The Austin, Texas-based company that lets users cryptographically store data on its Factom blockchain had recently won a $200,000 grant from the US Department of Homeland Securities and now plans to scale the firm with a series of hires to be announced over the coming months.

Factom co-founder and CEO Peter Kirby said the Series A round, led by venture capitalist Tim Draper, will also be used to further develop its core technology and suite of products.

Kirby told CoinDesk:

“We really believe that when you move all the data in the world into the blockchain you can create a lot of transparency and value.”

Factom had previously raised a bit over $3m in a round including VC firm Plug and Play, and already has three enterprise products, a data protection tool, an identity solution and distributed data storage service similar to a more traditional database.

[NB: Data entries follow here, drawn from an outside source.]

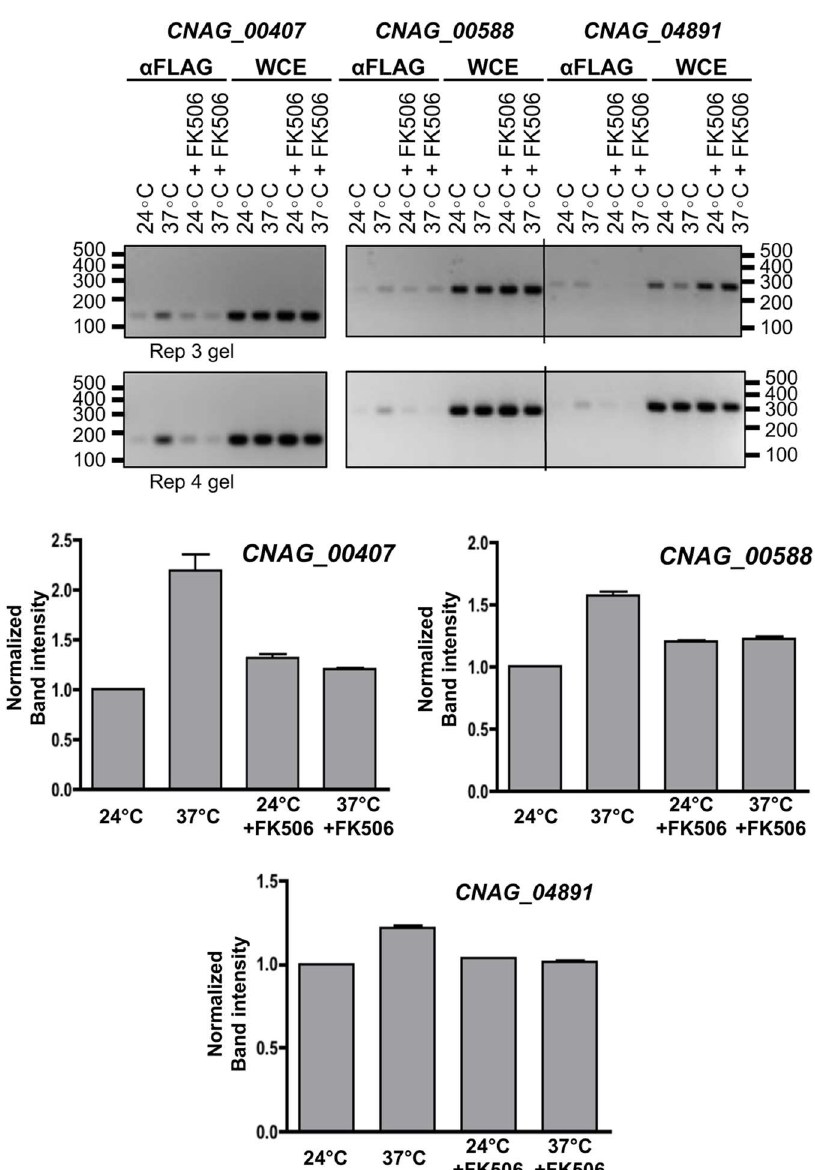
Fig 6. Crz1 binding of promoter regions increasesunder thermal stress. Cultures of the Crz1-4xFLAG strain were grown to exponentialphaseat 24˚C, shifted to 37˚C with and without FK506 for 30 min, and crosslinked with formaldehyde. Whole cell lysates (WCE) were preparedand ChIP-PCRwas performed employinganti-FLAG nickel beads and specific DNA primers for three genes(CNAG_00588, CNAG_00407, and CNAG_04861) as describedin materialand methods. PCR DNA products for the DNA obtained from the anti-FLAG CHIP-PCR or from WCE-PCR were fractionated in agarosegels. Primers for each gene tested were designedto producea product 150–280bp long. Quantificationof band intensity was analyzedusing ImageJ, and values were normalized to the 24˚C control. Results shown are representative of two biological replicates (labelledas Rep 3 gel and Rep 4 gel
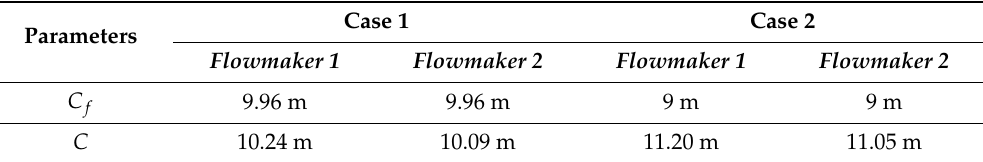
Table 3. Positioning of flowmakers in Case 1 and Case 2.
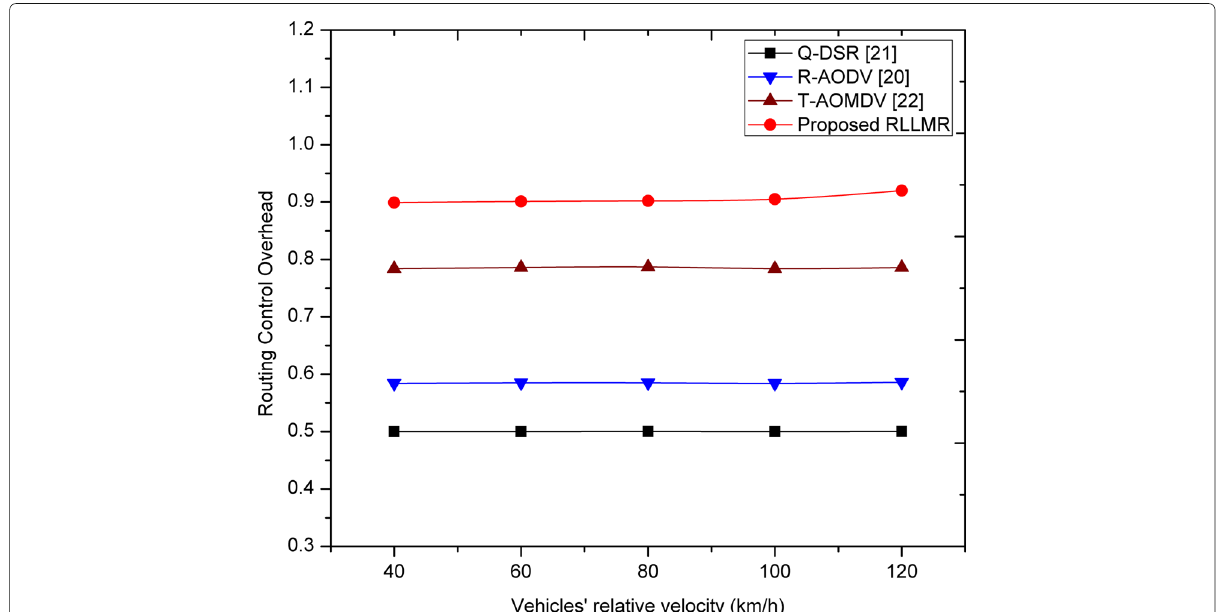
Fig. 17 Effect of different velocities over routing overhead (nodes 50, R 1000 m, sig 5 km/h, t 10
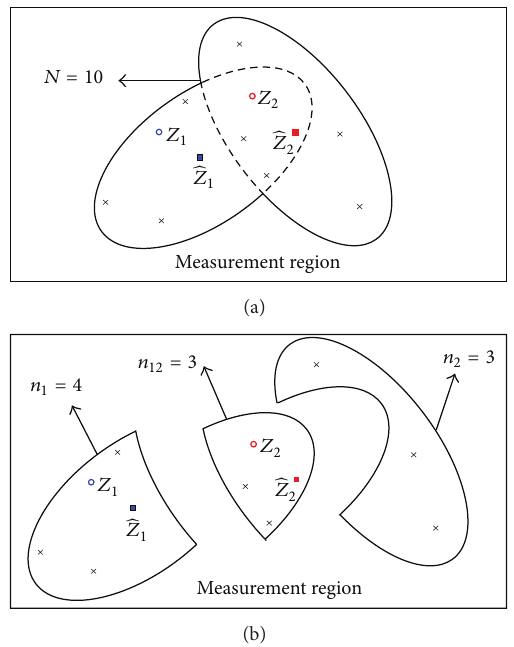
Figure 2: Regulations of measurement validation regions, (a) as a union, (b) in separated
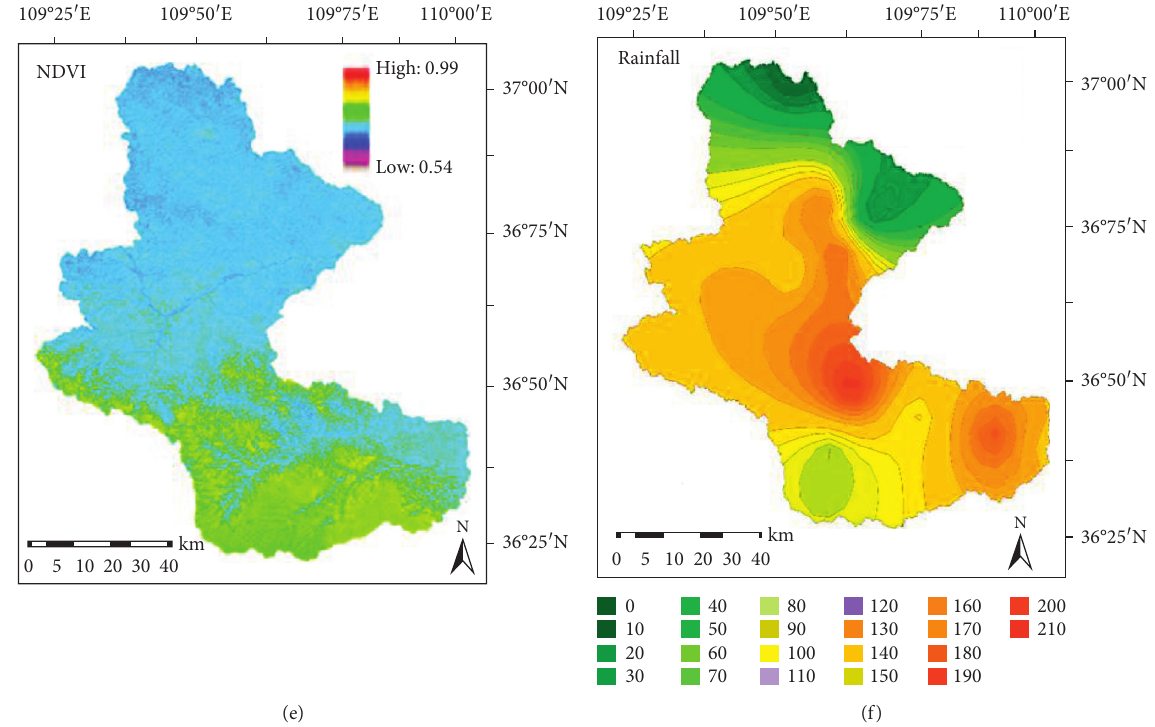
Figure 3: The thematic maps for factors: (a) elevation, (b) slope angle, (c) slope aspect, (d) profile curvature of the slope, (e) vegetation, and (f)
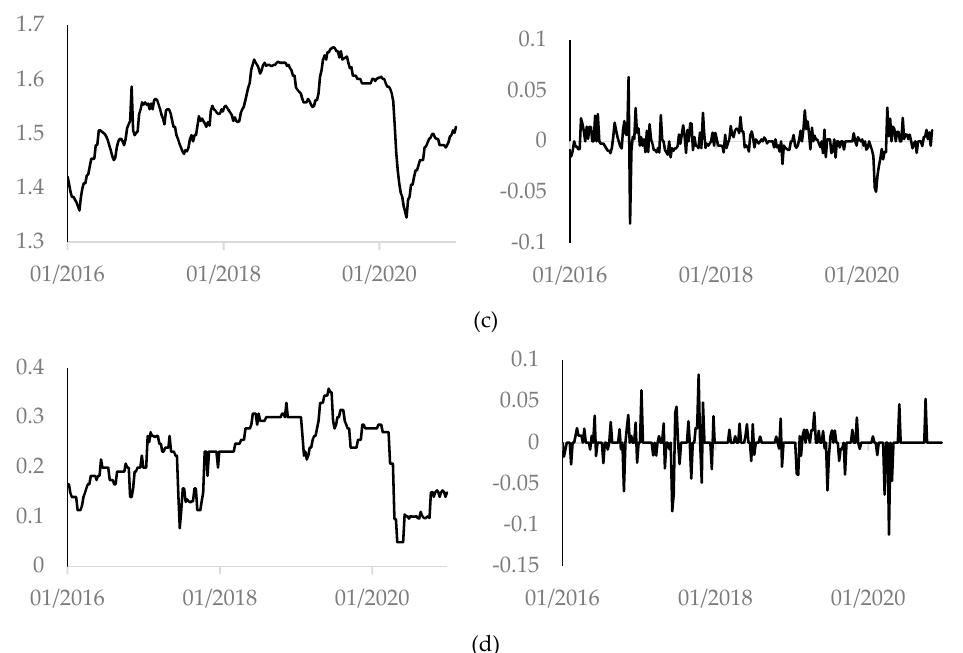
Figure 1. Pb95 gasoline logarithmic weekly prices (left panel) and returns (right panel) in the Czech Republic ( a ), Hungary ( b ), Poland ( c ) and Slovakia ( d ) from January 2016 through December 2020. Source: own elaboration.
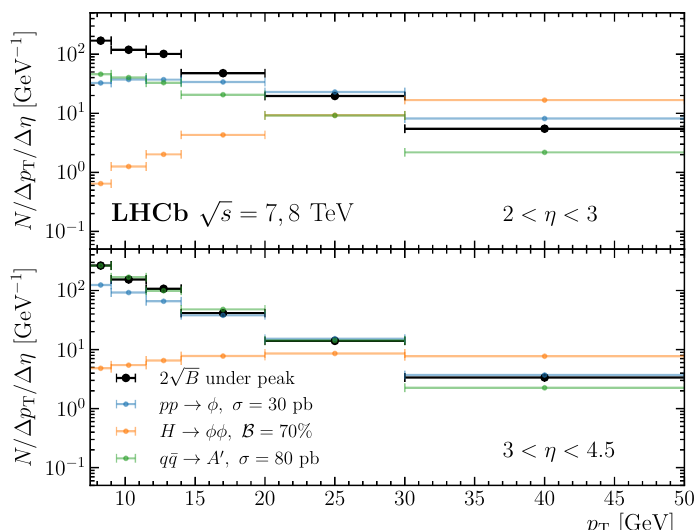
Figure 1 . The expected sensitivity, de(cid:12)ned as 2 p B , where B is the background under a dimuon peak with invariant mass 11 GeV, is shown for the 12 [ p T ; (cid:17) ] bins. For comparison, signal yields in the various bins are shown for three di(cid:11)erent production mechanisms: a (cid:30) boson produced via gluon-gluon fusion, a (cid:30) boson coming from a H (cid:30)(cid:30) decay and a vector A 0 boson produced via ! the Drell-Yan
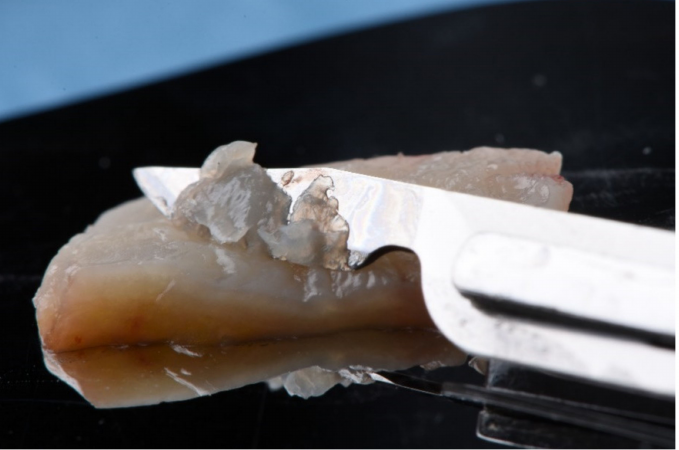
Figure 1. Deepithelialized free gingival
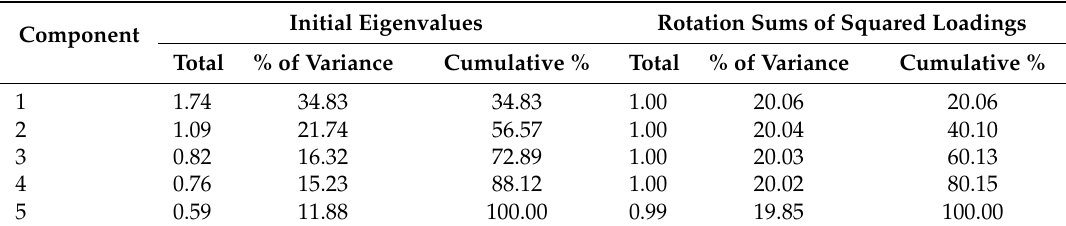
Table 3. Total variance explained of the logging responses of core samples from the No. 11 and No. 5 coal in the HC block. Extraction method: Principal components analysis (PCA).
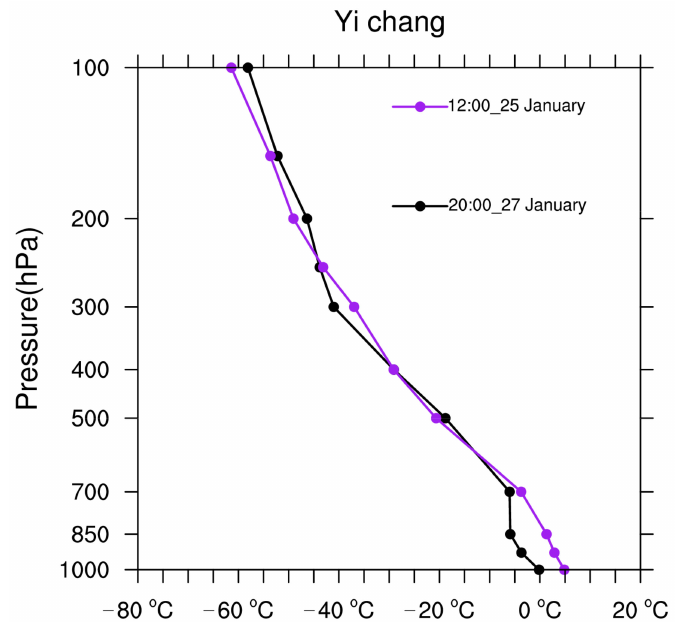
Figure 7. GIIRS temperature profiles in Yichang, Hubei province. The purple line was the GIIRS profile at 12:00 (Beijing time) on 25 January 2022. The black line was the GIIRS profile at 20:00 (Beijing time) on 27 January. The surface observation of the precipitation type was rain at 12:00 on 25 January, while it was snow at 20:00 on 27 January. The quality flags of purple profile are 3 (100 hPa), 3 (150 hPa), 0 (200 hPa), 1 (250 hPa), 2 (300 hPa), 2 (400 hPa), 0 (500 hPa), 0 (700 hPa), 1 (850 hPa), 1 (925 hPa), 0 (1000 hPa). The quality flags of black profile are 3 (100 hPa), 3 (150 hPa), 2 (200 hPa), 1 (250 hPa), 3 (300 hPa), 0 (400 hPa), 0 (500 hPa), 1 (700 hPa), 0 (850 hPa), 0 (925 hPa), 0 (1000 hPa). The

In total, Factom’s protocol is being used to secure 67.4 million records, according to its official website.

Behind the investment

Though news of the fundraise was expected to be released on Wednesday, investment news site Frisco Fastball picked up the Series A filing with the SEC and provided insight into the round.

The Frisco Fastball concludes that the funding round could represent a high trust in the company given that it sold 100% of its offering.

“The average offering size for companies in all industries in our database is $3.05m,” the news source said. “The total amount raised is 37.41% bigger than the average for companies in the database.”

The comments may be a surprise given that the startup has long been one of the more contentious in the industry. In addition to questions about its use of a publicly traded digital asset to fund its operations, Factom has also seen potentially key partnerships fail to materialize.

Still, investor Tim Draper lauded the firm in statements to CoinDesk, focusing on how he believes the platform can mitigate issues common to centralized data storing services.

Draper said:

“Centralized data is prone to critical failure by any individual mistake, whether by user error or malicious hacking. By decentralizing data through the blockchain, Factom avoids critical failures due to user error or hacker.”